Block More Than Advertisements

By using alternate lists, you have the ability to block tracking sites, malware domains, known spam servers, and more. We've included many of these lists in adlists.default, but they are commented out. In order to use them, copy adlists.default to adlists.list and uncomment them.

These Lists Will Need Additional Parsing Logic

The lists below are not in standard hosts format. Since Pi-hole blocks ads at the DNS level, just the domain name needs to be extracted from the lists. To do this, you will likely need to use sed and awk to parse down to get just the domain names.

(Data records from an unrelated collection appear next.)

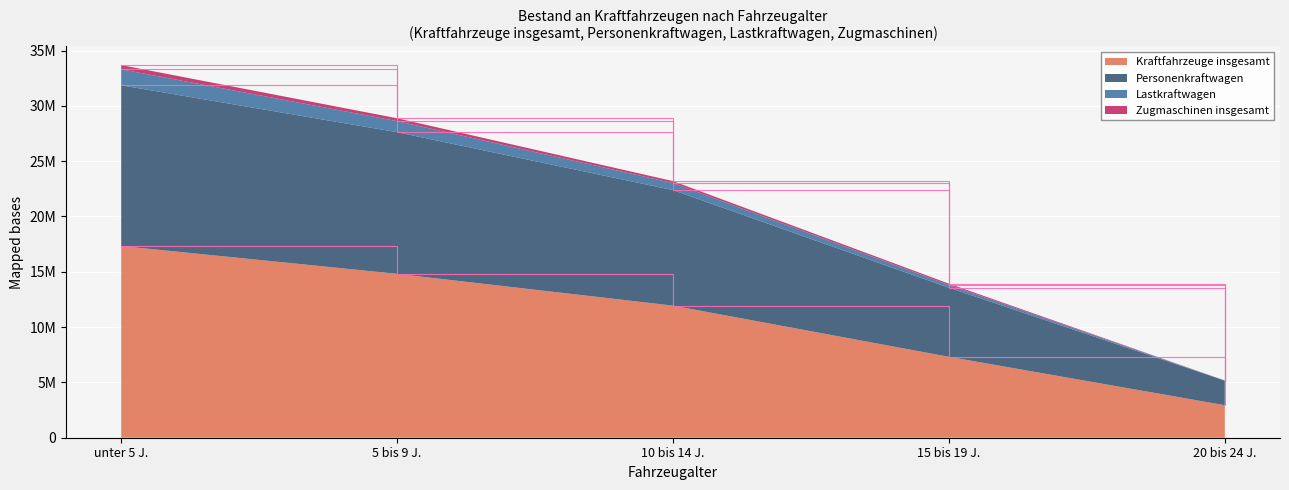

How many lines are shown in the chart?

4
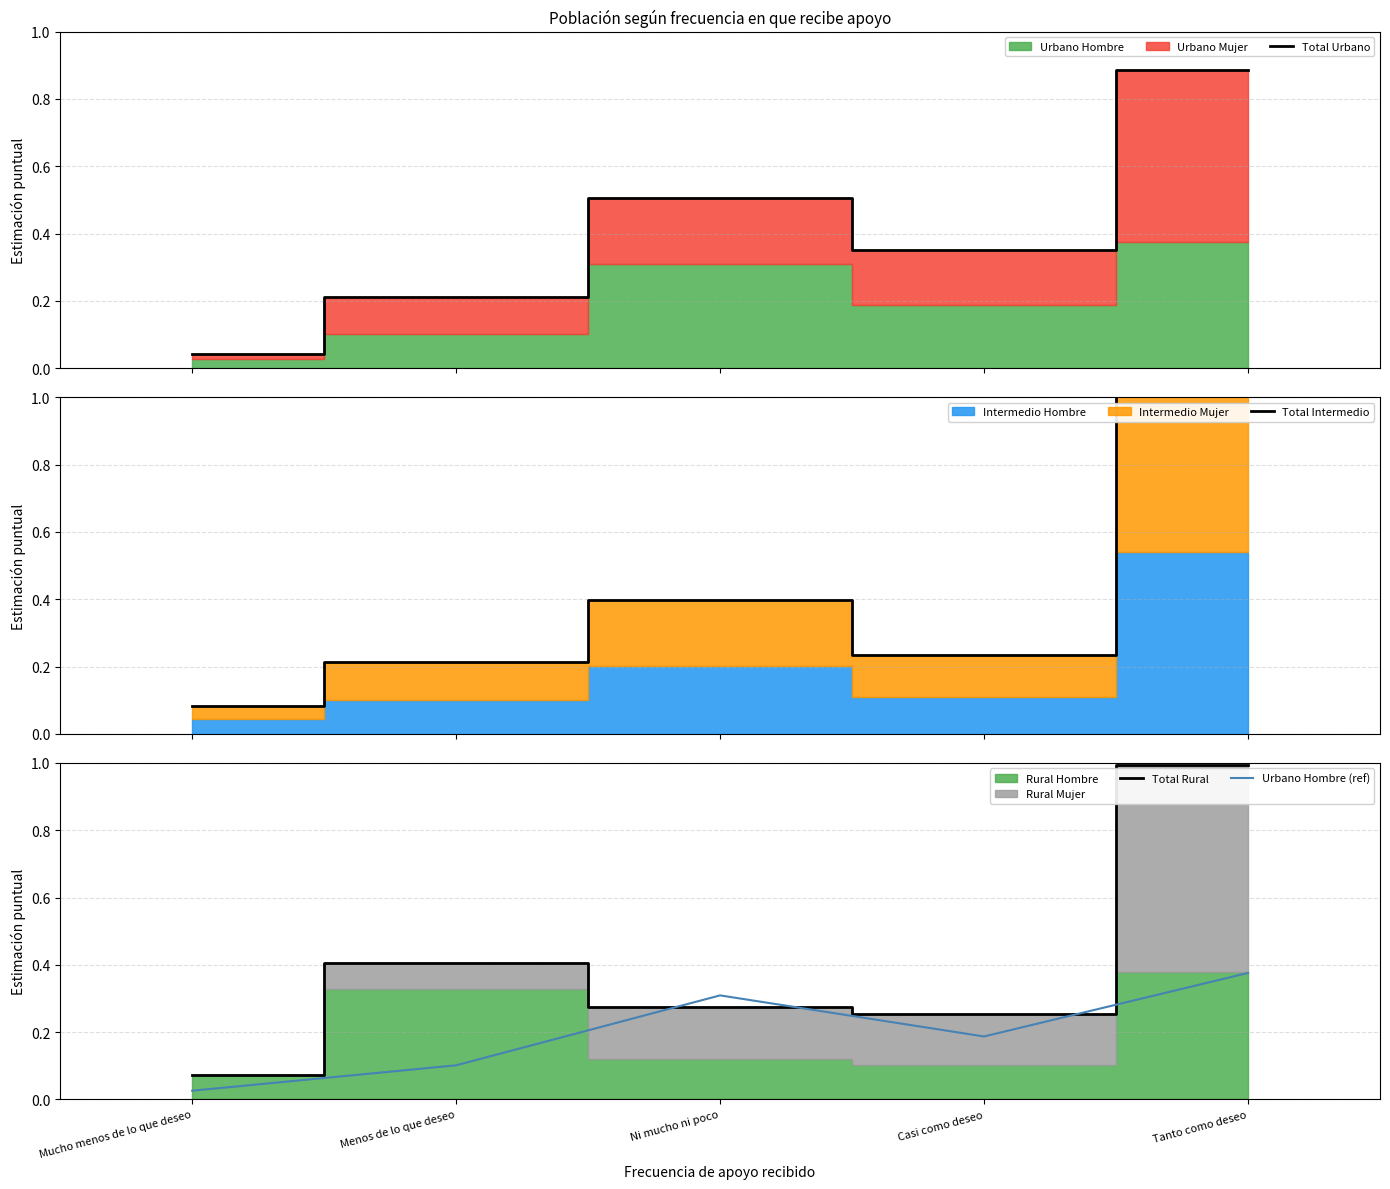

Rank the categories by Urbano Hombre (ref) value from lowest to highest.

Mucho menos de lo que deseo, Menos de lo que deseo, Casi como deseo, Ni mucho ni poco, Tanto como deseo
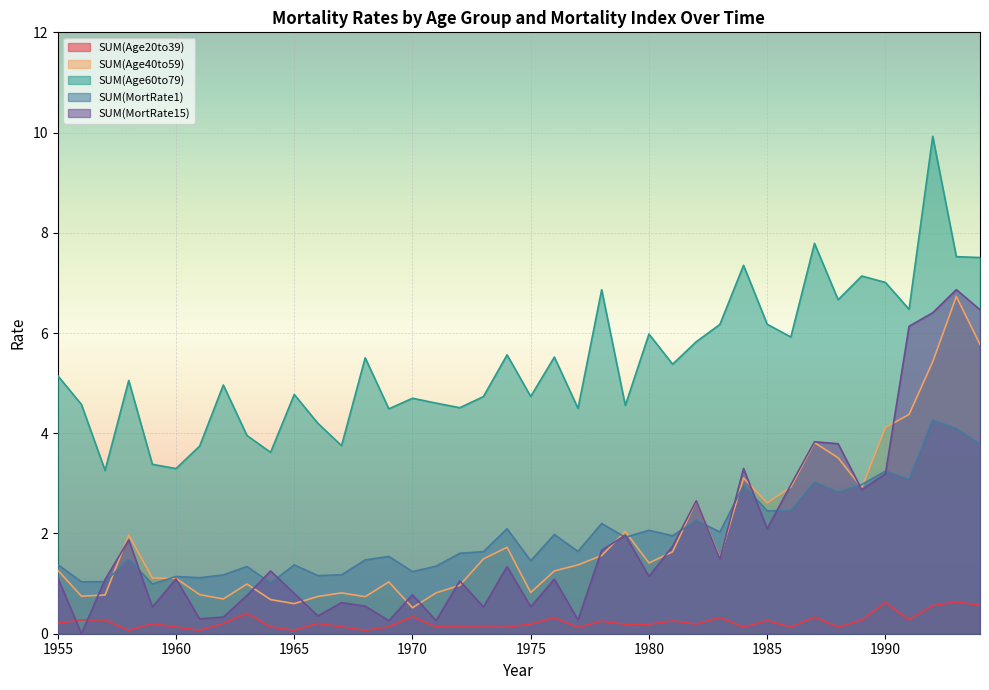

What is the greatest value displayed?

9.9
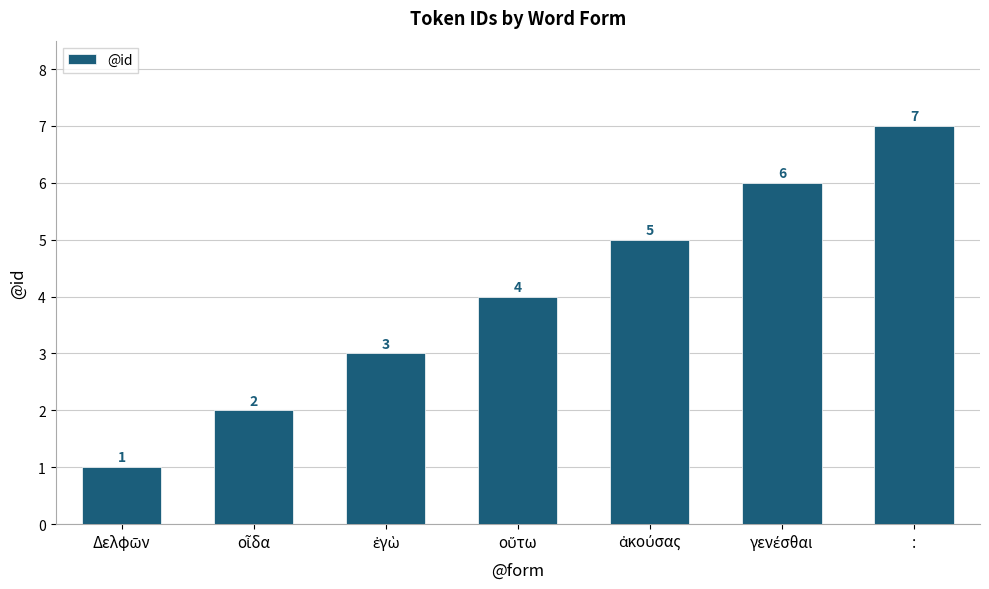

Count the values in the range 2 to 6.

5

  • https://github.com/lewisje/jansal/blob/master/adblock/hosts
  • http://www.sa-blacklist.stearns.org/sa-blacklist/sa-blacklist.current
  • https://easylist-downloads.adblockplus.org/malwaredomains_full.txt
  • https://easylist-downloads.adblockplus.org/easyprivacy.txt
  • https://easylist-downloads.adblockplus.org/easylist.txt
  • https://easylist-downloads.adblockplus.org/fanboy-annoyance.txt
  • http://www.fanboy.co.nz/adblock/opera/urlfilter.ini
  • http://www.fanboy.co.nz/adblock/fanboy-tracking.txt

How To Parse A List To Get Just The Domain

Image you found a list you want to use, but it is formatted with a bunch of extra characters:

||unlimited-hacks.net^
||pakcircles.com^
||cracksplay.com^
||fbgamecheatz.info^
||linkz.it^

You can use sed and/or awk (or other commands) to remove the extra characters to get just the domain name. It helps to be familiar with scripting, but if you wanted to parse down the list above, you could do something like this:

curl -s http://some.list | sed 's/^||//'

This would remove the two pipes at the beginning of the lines, so your list would then look like this:

unlimited-hacks.net^
pakcircles.com^
cracksplay.com^
fbgamecheatz.info^
linkz.it^

Then, you could use sed again, or even something like cut. Since the domains won't have a carat in the name, you can use it as a delimiter with the cut command to display only the domain name.

curl -s http://some.list | sed 's/^||//' | cut -d'^' -f-1

Which leaves you with just the domain names:

unlimited-hacks.net
pakcircles.com
cracksplay.com
fbgamecheatz.info
linkz.it

There is more than one way to parse the list down and there is no right way, however, some methods are faster. If you can combine most of your parsing into a single awk command, it can process a large list much faster. For each | that you use in the command, you are slowing down the processing as it is running in another subshell.